Voy a reescribir el dato por si a alguna no le ha quedado claro: las prácticas corruptas nos cuestan a las españolas cerca de noventa mil millones de euros al año. Aportada por el “organismo público que promueve y defiende el buen funcionamiento de todos los mercados en interés de los consumidores y empresas” (definición tomada de la página web de la CNMC), la cantidad robada es tan estratosférica que necesita ser llevada a un lenguaje más terrenal.

Según un estudio hecho público, lo que nos roban vía corrupción es cuarenta y cinco veces superior al coste de todos los sistemas sanitarios públicos españoles. Más indicadores. Con los números de la CNMC, Andalucía podría vivir “gratis” tres años y la Comunidad de Madrid también podría estar exonerada de impuestos durante cuatro años.

Sin embargo, la nada más absoluta se instala en nosotras en cuanto a reacción se refiere. Ni la más mínima protesta, ni un atisbo de reprobación, ni una sombra de disconformidad. O tenemos la firme convicción de que el dinero que se roba no es nuestro, o nos hemos tragado integralmente que la corrupción es algo consustancial a nuestro país, como si el gen de robar nos viniese de serie en el ADN.

De locas. Tampoco nos podemos olvidar del falso axioma de que todas las políticas roban y que más vale mala conocida que choriza por conocer. Todas parecen funcionar. Demencial. Usted, como siempre, sabrá lo que más le conviene, pero seguir aceptando sin pestañear este verdadero atraco a mano armada mientras que los recortes nos hunden en la infame miseria es del todo incomprensible.

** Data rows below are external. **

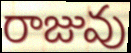
రాజువు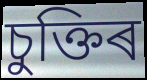
চুক্তিৰ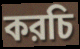
করচি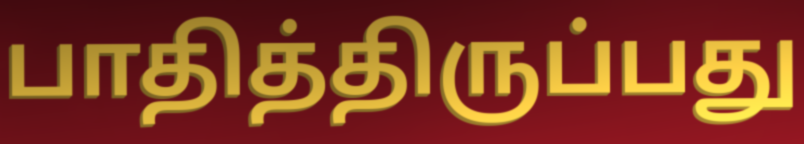
பாதித்திருப்பது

Llegadas a este punto, no nos queda más remedio que admitir que la anestesia es mucho más que una técnica médica insuficientemente valorada que posibilita que todas las intervenciones estén exentas de dolor. Deberíamos ir admitiendo que la anestesia social que nos están inyectando en el córtex cerebral mantiene nuestros cerebros amorfos.

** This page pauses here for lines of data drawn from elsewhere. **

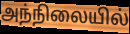
அந்நிலையில்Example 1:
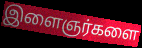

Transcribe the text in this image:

இளைஞர்களை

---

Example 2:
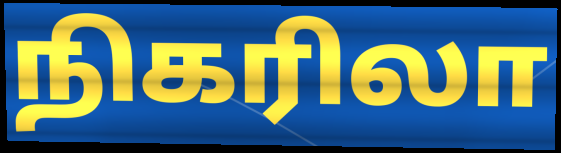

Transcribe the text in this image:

நிகரிலா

Deberíamos ir admitiendo que el gas hilarante que absorben nuestras neuronas está inutilizando nuestra capacidad de indignarnos antes las realidades más asquerosas. Deberíamos ir admitiendo por qué las que tanto defienden la libertad de mercado son las primeras en intervenirlo con sus reglas amañadas y sus dados trucados sin que a nosotras nunca se nos ocurra cuestionarlo.

Deberíamos ir admitiendo, finalmente, que cuanto más avanza el tiempo y más fuertes se hacen las corruptas en sus tronos de privilegios, más difícil resulta erradicar estas conductas mafiosas.

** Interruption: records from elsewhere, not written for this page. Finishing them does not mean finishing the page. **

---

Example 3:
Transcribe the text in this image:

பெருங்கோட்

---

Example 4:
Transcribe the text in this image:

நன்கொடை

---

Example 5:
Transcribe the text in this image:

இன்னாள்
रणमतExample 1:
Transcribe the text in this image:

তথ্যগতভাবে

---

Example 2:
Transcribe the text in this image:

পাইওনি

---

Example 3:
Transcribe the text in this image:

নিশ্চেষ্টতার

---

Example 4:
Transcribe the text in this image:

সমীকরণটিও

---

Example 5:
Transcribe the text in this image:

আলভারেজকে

Una cosa parece clara: una vez demostrada la extrema eficacia de este éter 2.0, el siguiente paso será subir la dosis para que nos traguemos que, en el fondo, los campos de concentración no son tan malas opciones como se desgañitan algunas en advertirnos. Eso sí, franqueada esa frontera, las actuales cadenas le parecerán toda una bendición. Nada más que añadir, Señoría.